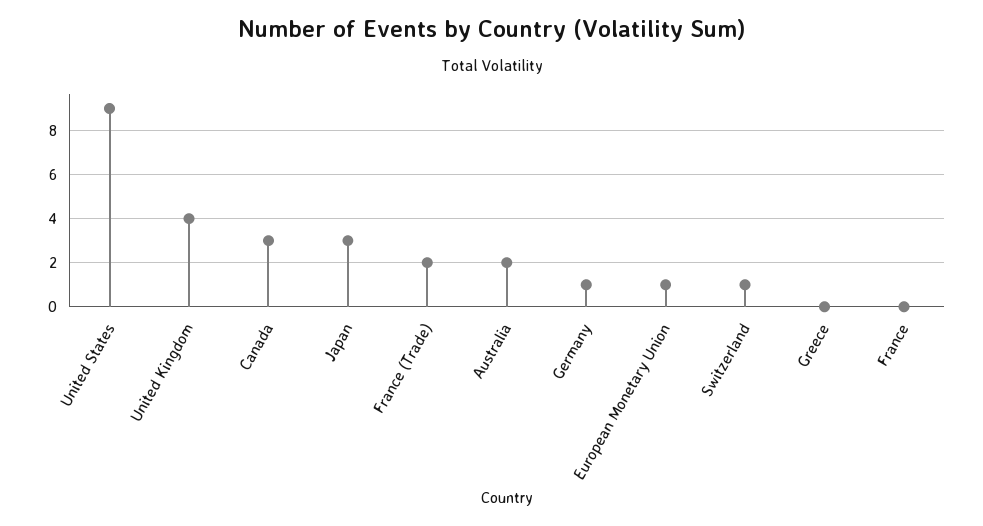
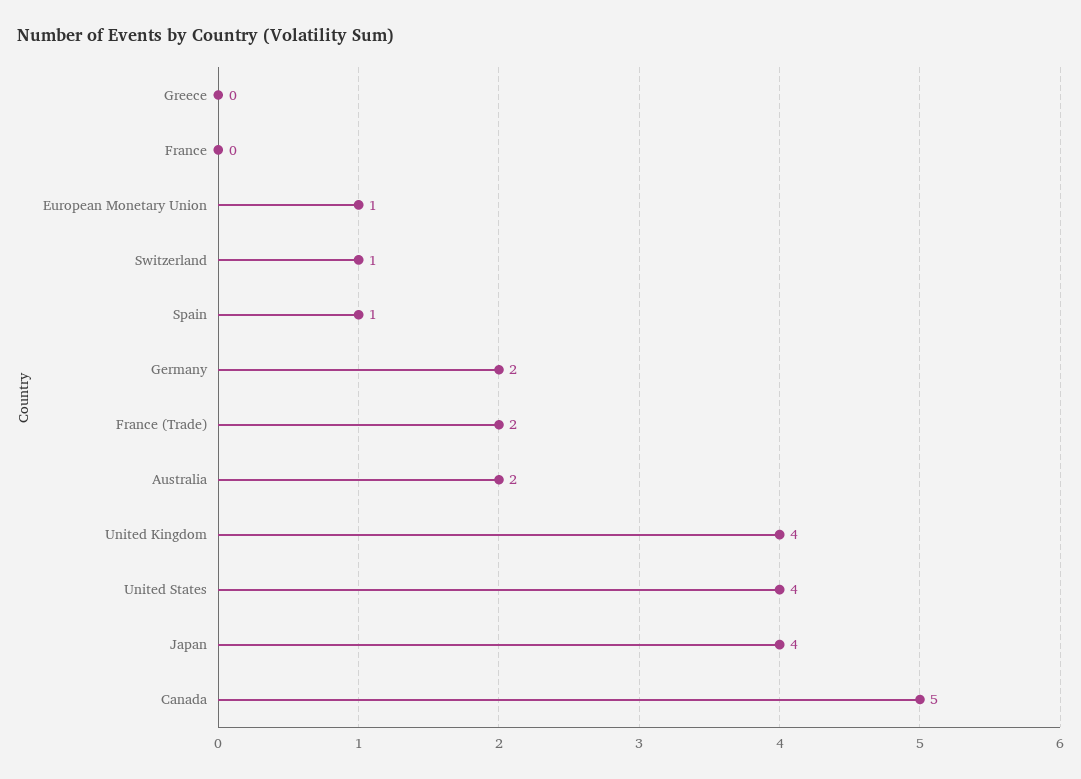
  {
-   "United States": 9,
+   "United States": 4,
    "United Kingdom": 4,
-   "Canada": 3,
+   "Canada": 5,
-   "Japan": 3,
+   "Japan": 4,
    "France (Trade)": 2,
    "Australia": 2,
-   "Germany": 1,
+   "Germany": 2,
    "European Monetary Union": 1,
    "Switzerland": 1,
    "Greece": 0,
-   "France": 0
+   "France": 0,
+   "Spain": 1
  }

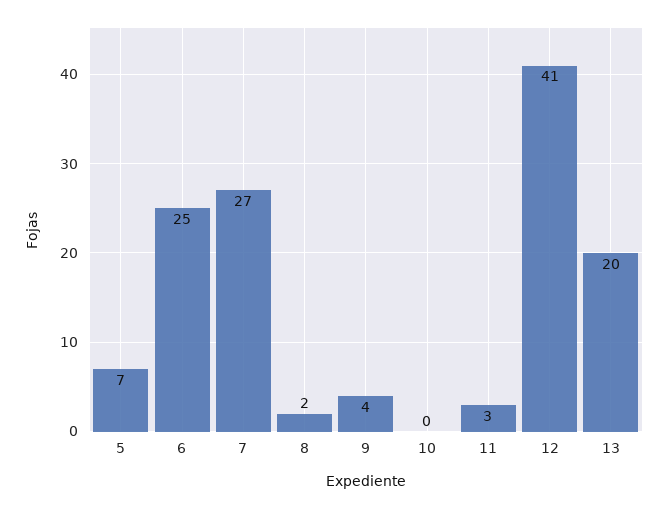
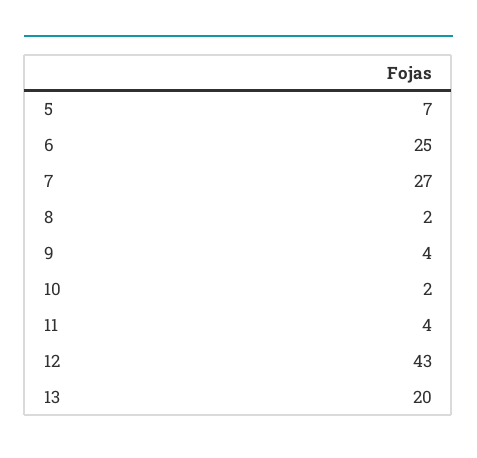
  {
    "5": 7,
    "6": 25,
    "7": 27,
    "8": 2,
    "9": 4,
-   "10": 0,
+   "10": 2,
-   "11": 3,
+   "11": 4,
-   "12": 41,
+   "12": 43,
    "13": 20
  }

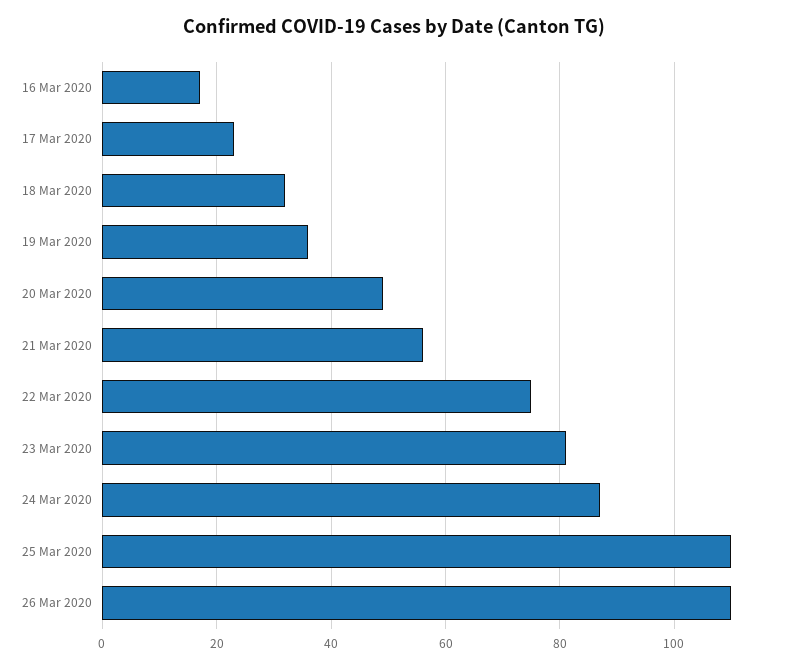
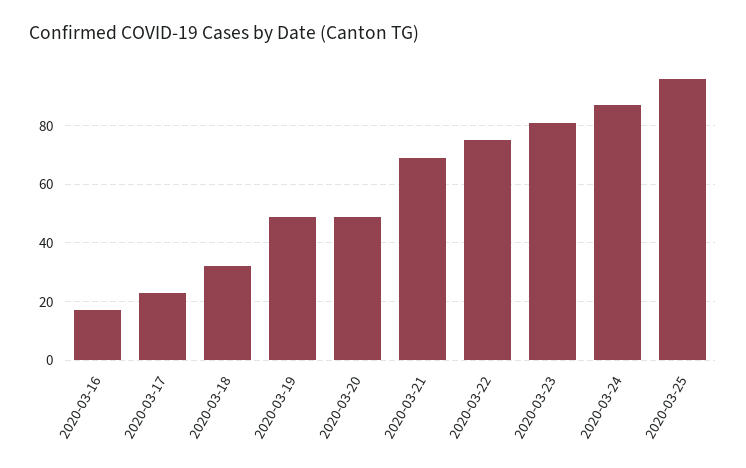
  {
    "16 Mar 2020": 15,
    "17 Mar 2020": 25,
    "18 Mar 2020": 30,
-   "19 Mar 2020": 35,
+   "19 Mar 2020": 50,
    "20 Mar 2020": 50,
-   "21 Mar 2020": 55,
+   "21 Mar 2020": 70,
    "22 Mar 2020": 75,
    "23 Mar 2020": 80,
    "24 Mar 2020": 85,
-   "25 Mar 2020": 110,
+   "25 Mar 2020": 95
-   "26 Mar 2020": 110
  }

Action item:
Everything in the data above, apart from the pictures, should be retyped exactly.

Worked solution:
  {
-   "United States": 9,
+   "United States": 4,
    "United Kingdom": 4,
-   "Canada": 3,
+   "Canada": 5,
-   "Japan": 3,
+   "Japan": 4,
    "France (Trade)": 2,
    "Australia": 2,
-   "Germany": 1,
+   "Germany": 2,
    "European Monetary Union": 1,
    "Switzerland": 1,
    "Greece": 0,
-   "France": 0
+   "France": 0,
+   "Spain": 1
  }

  {
    "5": 7,
    "6": 25,
    "7": 27,
    "8": 2,
    "9": 4,
-   "10": 0,
+   "10": 2,
-   "11": 3,
+   "11": 4,
-   "12": 41,
+   "12": 43,
    "13": 20
  }

  {
    "16 Mar 2020": 15,
    "17 Mar 2020": 25,
    "18 Mar 2020": 30,
-   "19 Mar 2020": 35,
+   "19 Mar 2020": 50,
    "20 Mar 2020": 50,
-   "21 Mar 2020": 55,
+   "21 Mar 2020": 70,
    "22 Mar 2020": 75,
    "23 Mar 2020": 80,
    "24 Mar 2020": 85,
-   "25 Mar 2020": 110,
+   "25 Mar 2020": 95
-   "26 Mar 2020": 110
  }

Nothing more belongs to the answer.